There is nothing in that code that would cause that waveform to be produced. Have you tried just measuring the pulse with nothing else connected to it?

[Reply #9 on:]

Does it behave any differently if you comment out the declaration "SoftwareSerial LCDSerial = .." and everything that uses LCDSerial? SoftwareSerial is #2 on my Arduino "do not use" list, http://miscsolutions.wordpress.com/2011/10/16/five-things-i-never-use-in-arduino-projects/.

[Reply #10 on:]

you know... when I put the probe onto the outLED across the 330 ohm resistor, it's nice and square.... when I put it on the pin for the sync, it shows that decay curve.

I do have protection diodes to prevent signals from either sync output (they are on different cameras) to cause any havoc..

I wonder if my board (and the diodes on those outputs) are causing any issue.)

I'll have to tear it all down and look closely....

Weird.

[Reply #11 on:]

The Radio Shack 1N4003 diode seems to be my problem.

http://www.radioshack.com/product/index.jsp?productId=2036269

I am isolating my A and B channels with diodes.   So the signal is going through
Ground -> diode -> (negative signal to output and scope)
Arduino Output pin (Positive signal).

When I take signal from the Ground... the square wave is true.

I did not know that a Diode would act as a capacitor?  Can I find an extremely low capacitance diode?

Brent

[Reply #12 on:]

weird, why?

[Reply #13 on:]

Try putting a load resistor (say 1k or 10k) between the positive and negative "output" points.

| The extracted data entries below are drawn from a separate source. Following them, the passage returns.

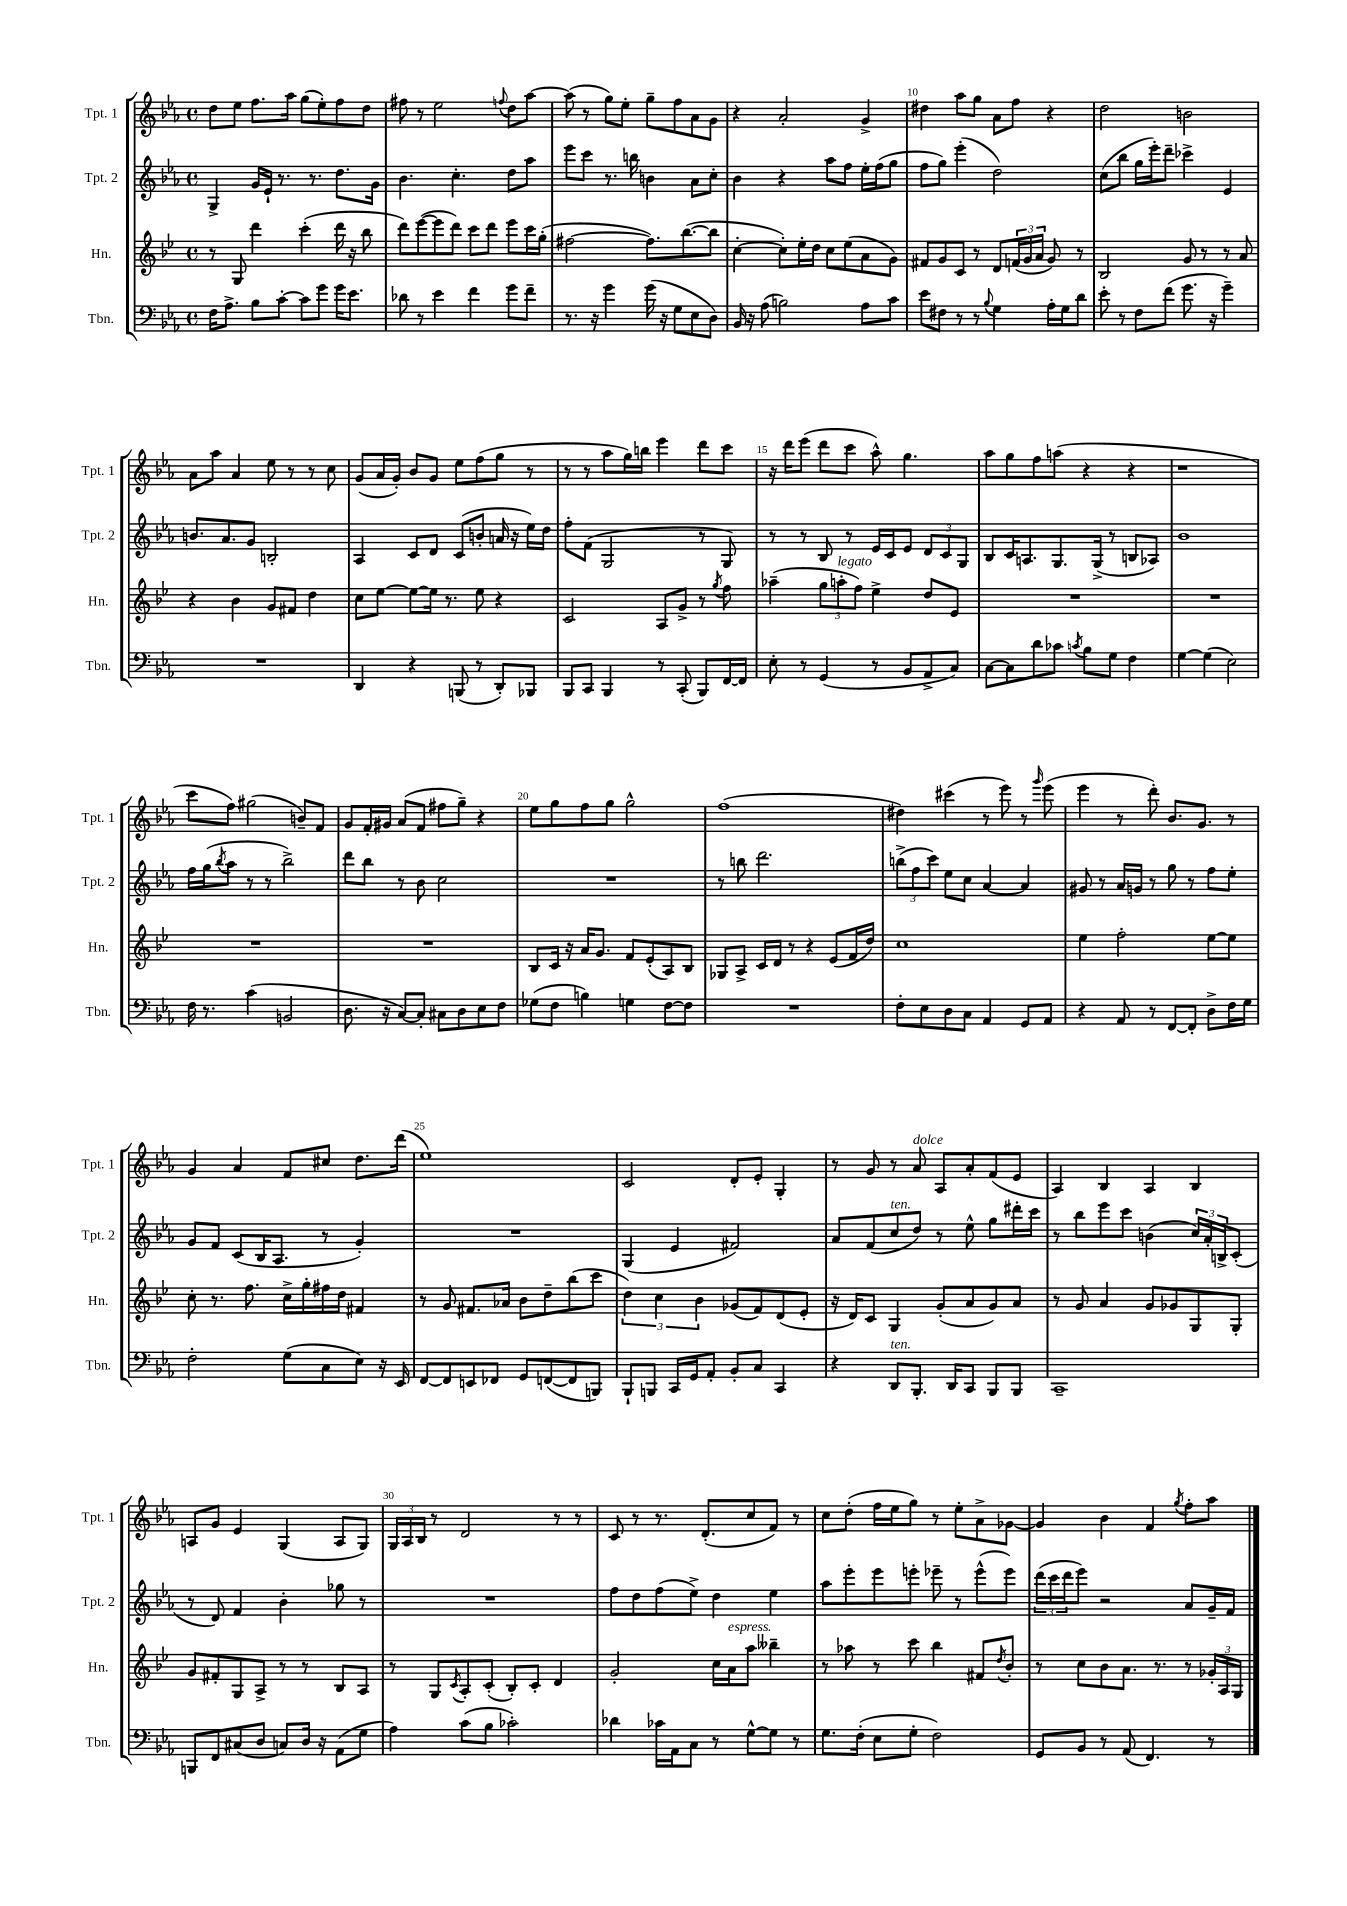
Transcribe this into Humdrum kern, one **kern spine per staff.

**kern	**kern	**kern	**kern
*staff4	*staff3	*staff2	*staff1
*clefF4	*clefG2	*clefG2	*clefG2
*k[b-e-a-]	*k[b-e-]	*k[b-e-a-]	*k[b-e-a-]
*M4/4	*M4/4	*M4/4	*M4/4
*met(c)	*met(c)	*met(c)	*met(c)
16F\LK	8r	4G^/	8dd\L
8.A-^\J	.	.	.
.	8G/	.	8ee-\J
8B-\L	4ddd\	16g/LL	8.ff\L
.	.	16e-`/JJ	.
[8c'\J	.	8.r	.
.	.	.	16aa-\Jk
8c\]L	(4ccc'\	.	(8gg\L
.	.	8.r	.
8g\J	.	.	8ee-'\)
16g\LK	16ddd\	8.dd\L	8ff\
8.e-\J	16r	.	.
.	8bb-\	.	8dd\J
.	.	16g\Jk	.
=	=	=	=
8d-\	8ddd\L)	4.b-\	8ff#\
8r	([8eee-\	.	8r
4e-\	8eee-\]	.	2ee-\
.	8ddd\J)	4.cc'\	.
4f\	8ccc\L	.	.
.	8ddd\J	.	.
.	.	.	8qqff/
8g\L	8eee-\L	8dd\L	8dd\L
8f~\J	16ccc\L	8aa-\J	[8aa-\J
.	(16gg'\JJ	.	.
=	=	=	=
8.r	[2ff#\	8eee-\L	(8aa-\]
.	.	8ccc\J	8r
16r	.	.	.
4g\	.	8.r	8gg\L)
.	.	.	8ee-'\J
.	.	16bb\	.
(16g\	8.ff#\]L)	4b\	8gg~\L
16r	.	.	.
8G\L	.	.	8ff\
.	([8.bb-\	.	.
8E-\	.	8a-\L	8a-\
8D\J)	8bb-\]J	8cc'\J	8g\J
=	=	=	=
16BB-/	[4cc'\	4b-\	4r
16r	.	.	.
(8A-\	.	.	.
2B\)	8cc'\]L)	4r	2a-'/
.	16ee-'\L	.	.
.	16dd\JJ	.	.
.	8cc\L	8aa-\L	.
.	(8ee-\	8ff\J	.
8A-\L	8a\	16ee-'\LL	4g^/
.	.	(16ff\J	.
8c\J	8g\J)	8gg\J	.
=	=	=	=
8e-\L	8f#/L	8ff\L	4dd#\
8F#\J	8g/	8gg\J)	.
8r	8c/J	(4eee-'\	8aa-\L
8r	8r	.	8gg\J
8qqB-/	.	.	.
4G\	8d/L	2dd\)	8a-\L
.	(24f/L	.	8ff\J
.	24g/	.	.
.	24a/JJ	.	.
16A-'\LL	8g/)	.	4r
16G\J	.	.	.
8d\J	8r	.	.
=	=	=	=
8e-'\	2B-/	(8cc\L	2dd\
8r	.	8bb-\J	.
8F\L	.	16gg\LL	.
.	.	16eee-'\J)	.
(8f\J	.	8ddd~\J	.
8.g\	8g/	4ccc-^\	2b\
.	8r	.	.
16r	.	.	.
4g~\)	8r	4e-/	.
.	8a/	.	.
=	=	=	=
1r	4r	8.b/L	8a-\L
.	.	.	8aa-\J
.	.	8.a-/	.
.	4b-\	.	4a-/
.	.	8g/J	.
.	8g/L	2B'/	8ee-\
.	8f#/J	.	8r
.	4dd\	.	8r
.	.	.	8cc\
=	=	=	=
4DD/	8cc\L	4A-/	(8g/L
.	[8ee-\J	.	16a-/L
.	.	.	16g'/JJ)
4r	8ee-\_L	8c/L	8b-/L
.	16ee-\]Jk	8d/J	8g/J
.	8.r	.	.
(8BBB/	.	(8c/L	8ee-\L
8r	8ee-\	8b'/J	(8ff\
8DD'/L)	4r	16a/	8gg\J
.	.	16r	.
8BBB-/J	.	16ee-\LL)	8r
.	.	16dd\JJ	.
=	=	=	=
8BBB-/L	2c/	8ff'\L	8r
8CC/J	.	(8f\J	8r
4BBB-/	.	2G/	8aa-\L
.	.	.	16gg\L)
.	.	.	16bb\JJ
8r	8A/L	.	4eee-\
(8CC'/	8g^/J	.	.
8BBB-/L)	8r	8r	8ddd\L
.	8qgg/	.	.
[16FF/L	8ff\	8G/)	8ccc\J
16FF/]JJ	.	.	.
=	=	=	=
8E-'\	(4aa-~\	8r	16r
.	.	.	16ddd\LK
8r	.	8r	(8eee-\J
(4GG/	12gg\L	8B-/	8ddd\L
.	12aa'\	.	.
.	.	8r	8ccc\J
.	12ff\J)	.	.
8r	4ee-^\	16e-/LL	8aa-^^\)
.	.	16c/J	.
8BB-/L	.	8e-/J	4.gg\
8AA-^/	8dd/L	12d/L	.
.	.	12c/	.
8C/J)	8e-/J	.	.
.	.	12G/J	.
=	=	=	=
[8C\L	1r	8B-/L	8aa-\L
8C\]	.	16c/K	8gg\
.	.	8.A/	.
8d\	.	.	8ff\
8c-\J	.	8.G/	(8aa\J
8qc/	.	.	.
8B-\L	.	.	4r
.	.	(16G^/Jk	.
8G\J	.	8r	.
4F\	.	8B/L	4r
.	.	8A-/J)	.
=	=	=	=
[4G\	1r	1b-	1r
(4G\]	.	.	.
2E-\)	.	.	.
=	=	=	=
16F\	1r	16ff\LL	8ccc\L
8.r	.	(16gg\J	.
.	.	8qbb-/	.
.	.	8aa-\J	8ff\J)
(4c\	.	8r	(2gg#\
.	.	8r	.
2BB/	.	2bb-^\)	.
.	.	.	8b~/L)
.	.	.	8f/J
=	=	=	=
8.D\	1r	8ddd\L	8g/L
.	.	8bb-\J	16f'/L
16r	.	.	16g#/JJ
[8C/L)	.	8r	(8a-/L
8C'/]J	.	8b-\	8f/J
8C#\L	.	2cc\	8ff#\L
8D\	.	.	8gg~\J)
8E-\	.	.	4r
8F\J	.	.	.
=	=	=	=
(8G-\L	8B-/L	1r	8ee-\L
8F\J	16c/Jk	.	8gg\
.	16r	.	.
4B\)	16a/LK	.	8ff\
.	8.g/J	.	.
.	.	.	8gg\J
4G\	8f/L	.	2gg^^\
.	(8e-'/	.	.
[8F\L	8A/)	.	.
8F\]J	8B-/J	.	.
=	=	=	=
1r	8G-/L	8r	(1ff
.	8A^/J	8bb\	.
.	16c/LL	2.ddd\	.
.	16d/JJ	.	.
.	8r	.	.
.	4r	.	.
.	(8e-/L	.	.
.	16f/L	.	.
.	16dd/JJ)	.	.
=	=	=	=
8F'\L	1cc	(12bb^\L	4dd#\)
.	.	12ff\	.
8E-\	.	.	.
.	.	12ccc\J)	.
8D\	.	8ee-\L	(4ccc#\
8C\J	.	8cc\J	.
4AA-/	.	[4a-/	8r
.	.	.	8eee-\)
8GG/L	.	4a-/]	8r
.	.	.	16qqggg/
8AA-/J	.	.	(8eee-\
=	=	=	=
4r	4ee-\	8g#/	4eee-\
.	.	8r	.
8AA-/	2ff'\	16a-/LL	8r
.	.	16g/JJ	.
8r	.	8r	8ddd'\)
[8FF/L	.	8gg\	8.b-/L
8FF'/]J	.	8r	.
.	.	.	8.g/J
8D^\L	[8ee-\L	8ff\L	.
16F\L	8ee-\]J	8ee-'\J	8r
16G\JJ	.	.	.
=	=	=	=
2F'\	8cc'\	8g/L	4g/
.	8.r	8f/J	.
.	.	(8c/L	4a-/
.	8.ff\	.	.
.	.	16B-/K	.
.	.	8.A-/J	.
(8G\L	16cc^\LL	.	8f/L
.	16gg'\	.	.
8C\	16ff#\	8r	8cc#/J
.	16dd\JJ	.	.
8E-\J)	4f#/	4g'/)	8.dd\L
16r	.	.	.
16EE-/	.	.	(16ddd\Jk
=	=	=	=
[8FF/L	8r	1r	1ee-)
8FF/]	8g/	.	.
8EE/	8.f#/L	.	.
8FF-/J	.	.	.
.	16a-/Jk	.	.
8GG/L	8b-\L	.	.
([8FF/	8dd~\	.	.
8FF/]	(8bb-\	.	.
8BBB/J)	8ccc\J	.	.
=	=	=	=
8BBB-`/L	6dd\)	(4G/	2c/
8BBB/J	.	.	.
.	6cc\	.	.
16CC/LL	.	4e-/	.
16GG/J	.	.	.
.	6b-\	.	.
8AA-'/J	.	.	.
8BB-'/L	(8g-/L	2f#/)	8d'/L
8C/J	8f/)	.	8e-'/J
4CC/	(8d/	.	4G'/
.	8e-'/J	.	.
=	=	=	=
4r	16r	8a-/L	8r
.	16d/LK)	.	.
.	8c/J	(8f/	8g/
8DD/L	4G/	8cc/	8r
8.BBB-'/J	.	8dd/J)	8a-/
.	(8g'/L	8r	8A-/L
16DD/LK	.	.	.
8CC/J	8a/	8ee-^^\	8a-'/
8BBB-/L	8g/)	8gg\L	(8f/
8BBB-/J	8a/J	16ddd#'\L	8e-/J
.	.	16ccc\JJ	.
=	=	=	=
1CC~	8r	8r	4A-/)
.	8g/	8bb-\L	.
.	4a/	8eee-\	4B-/
.	.	8ccc\J	.
.	8g/L	(4b\	4A-/
.	8g-/	.	.
.	8G/	24cc/LL)	4B-/
.	.	24a-'/	.
.	.	24B^/J	.
.	8G'/J	(8c'/J	.
=	=	=	=
8BBB/L	8g/L	8r	8A/L
8FF/	8f#'/	8d/)	8g/J
(8C#/	8G/	4f/	4e-/
8D/J	8A^/J	.	.
8C/L)	8r	4b-'\	(4G/
16D/Jk	8r	.	.
16r	.	.	.
(8AA-\L	8B-/L	8gg-\	8A/L
8G\J	8A/J	8r	8G/J)
=	=	=	=
4A-\)	8r	1r	24G/LL
.	.	.	24A-/
.	.	.	24B-/JJ
.	8G/L	.	8r
.	8qc/	.	.
(8c\L	8A'/	.	2d/
8B-\J	(8c'/J	.	.
2c-'\)	8B-'/L)	.	.
.	8c'/J	.	.
.	4d/	.	8r
.	.	.	8r
=	=	=	=
4d-\	2g'/	8ff\L	8c/
.	.	8dd\	8r
16c-\LL	.	(8ff\	8.r
16AA-\J	.	.	.
8C\J	.	8ee-^\J)	.
.	.	.	(8.d'/L
8r	16cc\LL	4dd\	.
.	16a\J	.	.
[8G^^\L	8aa\J	.	8cc/
8G\]J	4bb--~\	4ee-\	8f/J)
8r	.	.	8r
=	=	=	=
8.G\L	8r	8aa-\L	8cc\L
.	8aa-\	8eee-'\	(8dd'\J
(16F'\Jk	.	.	.
8E-\L	8r	8eee-\	16ff\LL
.	.	.	16ee-\J
8G'\J	8ccc\	8eee'\J	8gg\J)
2F\)	4bb-\	8eee-~\	8r
.	.	8r	8ee-'\L
.	8f#/L	(8eee-^^\L	8a-^\
.	8qdd/	.	.
.	8b-'/J	8eee-\J)	[8g-\J
=	=	=	=
8GG/L	8r	(24ddd\LL	4g-/]
.	.	24ccc\	.
.	.	24ddd\J	.
8BB-/J	8cc\L	8eee-\J)	.
8r	8b-\	2r	4b-\
(8AA-/	8.a\J	.	.
4.FF/)	.	.	4f/
.	8.r	.	.
.	.	.	8qgg/
.	8r	8a-/L	8ff'\L
8r	24g-'/LL	16g~/L	8aa-\J
.	24A/	.	.
.	.	16f/JJ	.
.	24G/JJ	.	.
==	==	==	==
*-	*-	*-	*-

Currently, the only load is your scope probe, which will be 1M or 10M.

Also consider using a signal diode such as the 1n4148 instead of a power diode like the 1n4003, unless you have a particular reason for using a power diode.

[Reply #14 on:]

Sure, the diode is the problem...

The current goes ONE way and charges the cable up fast, but when the arduino output goes Low, it's not connected in the reverse connection and you get a capacitive discharge..

NOW we understand !